From October 2023 to September 2024, Brown University’s Costs of War project estimates the US has spent at least $17.9 billion on military aid to Israel.
“Look at those statistics,” says Sabawi, shaking her head. “Do you really think it was worth it? I mean how many homeless in the US could have been given homes for that or health insurance. How do you make these decisions to put all that money into the destruction of a tiny enclave?”
She says talking to her father - recording and writing down his reminiscences - reinforced for her the need to view life through the lens of love.
“In close societies, you can lose a big part of your individualism. Whatever choices you are forced to make, you make them out of love. Never in any of the lengthy interviews I had with him did my dad say anything blaming or negative about his parents. How his mother was illiterate but he spoke of her as if she was some kind of saint.
“He himself didn’t finish his university, but he was forgiving of that. He never thought it was an issue. What I’ve learned, really, is just how important it is to be able to give and build and be loving within your family. Because you are no good to the world if you can fail at that most basic thing: to be good to the people around you and your own community.”
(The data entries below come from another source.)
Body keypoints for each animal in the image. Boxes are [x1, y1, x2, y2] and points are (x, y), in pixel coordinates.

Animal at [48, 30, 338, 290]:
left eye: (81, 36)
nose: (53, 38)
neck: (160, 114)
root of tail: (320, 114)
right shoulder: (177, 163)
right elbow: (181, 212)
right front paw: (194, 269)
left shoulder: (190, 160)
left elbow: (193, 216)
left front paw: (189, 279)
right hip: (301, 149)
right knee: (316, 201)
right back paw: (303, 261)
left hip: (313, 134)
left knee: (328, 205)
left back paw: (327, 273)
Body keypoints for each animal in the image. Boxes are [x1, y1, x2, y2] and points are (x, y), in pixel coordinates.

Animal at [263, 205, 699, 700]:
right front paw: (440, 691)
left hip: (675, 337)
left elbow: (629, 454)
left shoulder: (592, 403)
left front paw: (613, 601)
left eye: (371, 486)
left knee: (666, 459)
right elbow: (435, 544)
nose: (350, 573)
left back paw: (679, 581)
![Samah Sabawi's parents, Abdul Karim and Souhailah, in 1967. Photo / Sabawi family archive](https://www.nzherald.co.nz/resizer/v2/RSVHUEEADVCLXJ3OACFNDJ3NV4.png?auth=32170f7aa77022b514523d43476a95315912432f263293397823b45409f474d8&width=16&height=10&quality=70&smart=true)
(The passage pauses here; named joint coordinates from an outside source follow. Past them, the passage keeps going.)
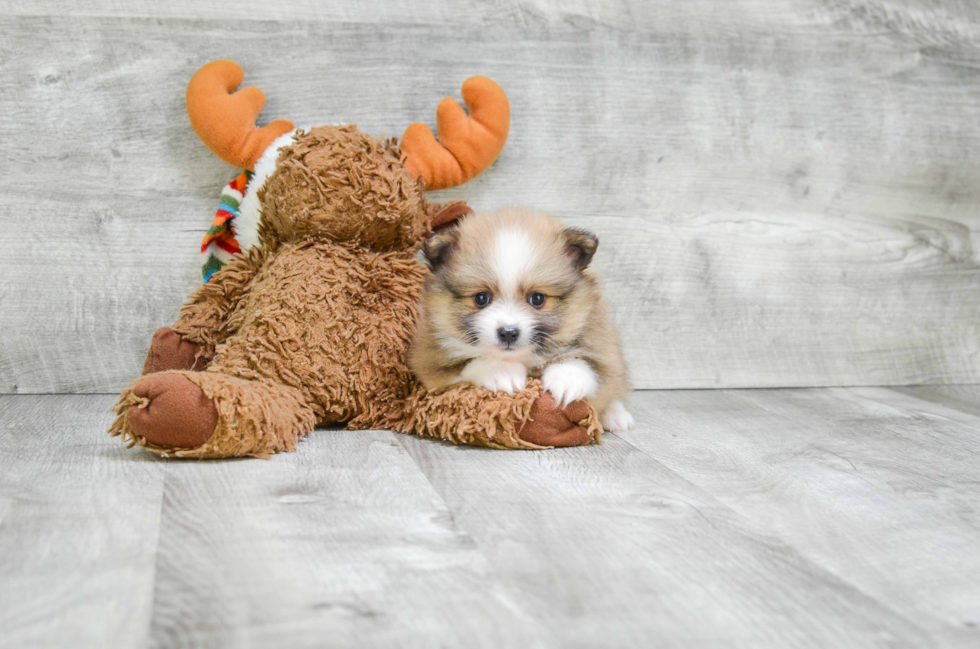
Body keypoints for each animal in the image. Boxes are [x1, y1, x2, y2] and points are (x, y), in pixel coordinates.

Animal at [408, 208, 632, 430]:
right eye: (481, 298)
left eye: (537, 299)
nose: (508, 333)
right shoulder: (428, 361)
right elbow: (466, 363)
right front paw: (501, 372)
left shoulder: (603, 347)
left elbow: (589, 365)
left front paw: (567, 379)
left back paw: (616, 416)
Sabawi admits she learned much about the history of Gaza that she did not know and that perspective has helped her when discussing Palestine and Gaza with others.
“Not everybody needs to be blamed or accused of wilful ignorance and all that stuff that people throw around sometimes. I, Palestinian born to a Palestinian family, born in Gaza, had all that history, but I had no idea that in 1948, part of our family story was that they were displaced…”
She recalls her oldest son, Nahed, who had recently travelled with her to Gaza, visiting his grandfather when the latest onslaught began, holding the old man’s hand and looking him in the eye to say how sorry he was about the terror that was unfolding.
“My dad was actually peeling an apple, cutting it into pieces and offering it around, and he did not seem as deeply concerned as my son was,” says Sabawi. “He looked at my son and said, ‘What are you talking about? We’re used to this.’”
When Nahed replied that this was different, that there would be destruction on an unprecedented scale, his grandfather advised reading some history books to learn that time and time again Palestinian people had rebuilt.
“For me, it just made sense. Whereas before when he said something like that, I would think that he was just trying to calm us down or it was just rhetoric, that it wasn’t something that came from the heart, but having done all these interviews and seeing what Gaza was like in 1948 or 1956 or 1967, I could see these cycles.”
While Sabawi acknowledges that the destruction and loss of life is unparalleled, she believes the Palestinian people have a strength and resilience equally unmatched because of their history: “There is an attitude of ‘we just have to wait it out’ because there is no other choice.”